The search process is guided by iterative reflection and pruning, mimicking how human researchers pivot when initial hypotheses fail. The result is a more robust exploration of the scientific solution space without human intervention.

Integrated Scientific Writing and Visual Refinement

Once experiments conclude, the system autonomously:

  • Analyzes results and generates publication-ready visualizations.
  • Writes a complete scientific manuscript (including abstract, methodology, results, and discussion).
  • Refines figures and narrative using a Vision-Language Model (VLM) feedback loop during internal review.

This end-to-end capability ensures that even complex findings are communicated clearly—critical for internal reports or submission-ready drafts.

Practical Use Cases for Technical Teams

AI-Scientist-v2 is not a replacement for domain experts but a force multiplier for them.

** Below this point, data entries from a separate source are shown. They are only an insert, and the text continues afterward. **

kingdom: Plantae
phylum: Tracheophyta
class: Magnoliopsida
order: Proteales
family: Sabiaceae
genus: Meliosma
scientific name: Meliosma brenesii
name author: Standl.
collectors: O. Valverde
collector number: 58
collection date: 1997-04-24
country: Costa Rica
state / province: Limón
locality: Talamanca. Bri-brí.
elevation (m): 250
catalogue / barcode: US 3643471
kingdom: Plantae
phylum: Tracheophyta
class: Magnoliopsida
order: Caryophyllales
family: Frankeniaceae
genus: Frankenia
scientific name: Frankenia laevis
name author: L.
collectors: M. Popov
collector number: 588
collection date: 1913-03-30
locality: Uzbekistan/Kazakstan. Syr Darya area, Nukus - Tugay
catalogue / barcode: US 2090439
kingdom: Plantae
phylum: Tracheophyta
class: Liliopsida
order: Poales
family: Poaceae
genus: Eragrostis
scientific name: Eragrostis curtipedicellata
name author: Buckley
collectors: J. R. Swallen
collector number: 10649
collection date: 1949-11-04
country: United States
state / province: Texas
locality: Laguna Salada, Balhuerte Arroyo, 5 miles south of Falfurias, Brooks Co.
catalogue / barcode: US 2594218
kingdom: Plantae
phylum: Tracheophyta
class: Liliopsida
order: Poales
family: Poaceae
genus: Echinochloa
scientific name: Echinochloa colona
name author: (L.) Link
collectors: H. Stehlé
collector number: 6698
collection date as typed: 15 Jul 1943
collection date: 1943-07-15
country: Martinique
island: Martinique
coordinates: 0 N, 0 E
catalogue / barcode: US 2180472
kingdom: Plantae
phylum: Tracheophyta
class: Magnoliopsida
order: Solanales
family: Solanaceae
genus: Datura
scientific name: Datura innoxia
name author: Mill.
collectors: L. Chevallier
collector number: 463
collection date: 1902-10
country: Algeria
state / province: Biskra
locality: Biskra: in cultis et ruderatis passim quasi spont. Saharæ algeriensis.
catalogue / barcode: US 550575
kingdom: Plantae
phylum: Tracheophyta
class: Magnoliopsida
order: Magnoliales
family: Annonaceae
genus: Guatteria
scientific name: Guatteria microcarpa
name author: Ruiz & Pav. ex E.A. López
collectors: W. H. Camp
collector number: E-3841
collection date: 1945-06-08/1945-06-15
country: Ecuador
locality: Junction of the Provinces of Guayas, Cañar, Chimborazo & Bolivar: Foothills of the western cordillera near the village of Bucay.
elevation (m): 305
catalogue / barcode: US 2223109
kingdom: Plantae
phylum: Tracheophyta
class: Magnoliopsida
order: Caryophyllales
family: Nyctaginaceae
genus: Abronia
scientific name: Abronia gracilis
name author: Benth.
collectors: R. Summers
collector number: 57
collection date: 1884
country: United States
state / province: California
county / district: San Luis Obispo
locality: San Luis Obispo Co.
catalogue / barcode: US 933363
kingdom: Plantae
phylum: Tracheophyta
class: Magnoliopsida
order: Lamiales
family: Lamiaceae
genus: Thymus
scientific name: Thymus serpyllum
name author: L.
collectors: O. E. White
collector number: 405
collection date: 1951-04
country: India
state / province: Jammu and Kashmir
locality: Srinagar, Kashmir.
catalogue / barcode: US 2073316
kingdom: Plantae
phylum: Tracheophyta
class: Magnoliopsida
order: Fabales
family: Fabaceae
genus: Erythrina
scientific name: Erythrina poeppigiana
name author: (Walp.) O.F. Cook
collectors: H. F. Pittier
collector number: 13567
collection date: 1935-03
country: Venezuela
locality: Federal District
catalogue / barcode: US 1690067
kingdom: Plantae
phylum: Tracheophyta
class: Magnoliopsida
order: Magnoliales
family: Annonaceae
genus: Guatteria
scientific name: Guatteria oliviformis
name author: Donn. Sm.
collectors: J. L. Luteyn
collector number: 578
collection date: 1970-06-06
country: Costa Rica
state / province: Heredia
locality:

Key applications include:

  • Rapid prototyping of ML research directions: Test dozens of ideas in days rather than months.
  • Baseline study generation: Automatically produce initial analyses for new datasets or architectures.
  • Idea expansion under resource constraints: When human bandwidth is limited, use v2 to explore fringe hypotheses that might otherwise be deprioritized.
  • Workshop paper drafting: Accelerate submission cycles for academic or industrial R&D teams targeting fast-turnaround venues.

Crucially, it shines in open-ended, exploratory settings—not in highly constrained engineering tasks where templates (like v1) remain more reliable.

Getting Started: A Streamlined Workflow

The system follows a two-stage pipeline:

Stage 1: Ideation from a Research Topic

  1. Create a Markdown file (e.g., my_topic.md) with sections: Title, Keywords, TL;DR, and Abstract.

  2. Run the ideation script:

    python ai_scientist/perform_ideation_temp_free.py --workshop-file "ai_scientist/ideas/my_topic.md" --model gpt-4o-2024-05-13 --max-num-generations 20
    

    This outputs a JSON file (my_topic.json) containing vetted, novel research ideas.

Stage 2: Full Paper Generation via Tree Search

Launch the main pipeline using the generated JSON:

python launch_scientist_bfts.py --load_ideas "ai_scientist/ideas/my_topic.json" --model_writeup o1-preview-2024-09-12 --model_review gpt-4o-2024-11-20 --model_agg_plots o3-mini-2025-01-31

Requirements:

  • Linux with NVIDIA GPU (CUDA + PyTorch).
  • API keys for LLMs (OpenAI, Gemini, or Claude via AWS Bedrock).
  • Optional: Semantic Scholar API key for citation novelty checks.

Runtime & Cost:

  • Ideation: ~(2–5.
  • Full experiment + writing: ~)20–25 (using Claude 3.5 Sonnet for experiments).
  • Total time: Several hours per run.

Security Note: Since the system executes LLM-written code, always run in a sandboxed environment (e.g., Docker) to prevent unintended system access or package installation.

Limitations and Operational Considerations

While powerful, AI-Scientist-v2 comes with important caveats:

  • Lower success rate: Due to its exploratory nature, not every run yields a valid paper. Success heavily depends on the LLM’s reasoning quality (Claude 3.5 Sonnet is recommended for experiments).
  • ML-domain focus: Generalization is strongest within machine learning; adaptation to biology, chemistry, or physics may require significant prompt engineering.
  • Hardware demands: May trigger CUDA out-of-memory errors on smaller GPUs. Mitigate by constraining model size in the ideation prompt.
  • No web safety guarantees: Autonomous code execution poses risks—never run in production or shared environments without isolation.

Summary

AI-Scientist-v2 represents a significant leap toward autonomous scientific discovery. By combining agentic tree search, template-free experimentation, and integrated writing with visual refinement, it enables technical teams to systematically explore the unknown at scale. While not a silver bullet, it offers a unique advantage for organizations seeking to accelerate early-stage research, validate unconventional ideas, or augment human creativity with AI-driven exploration. With its code publicly available and design optimized for real-world ML domains, it’s a compelling tool for forward-looking R&D teams ready to pilot the future of automated science.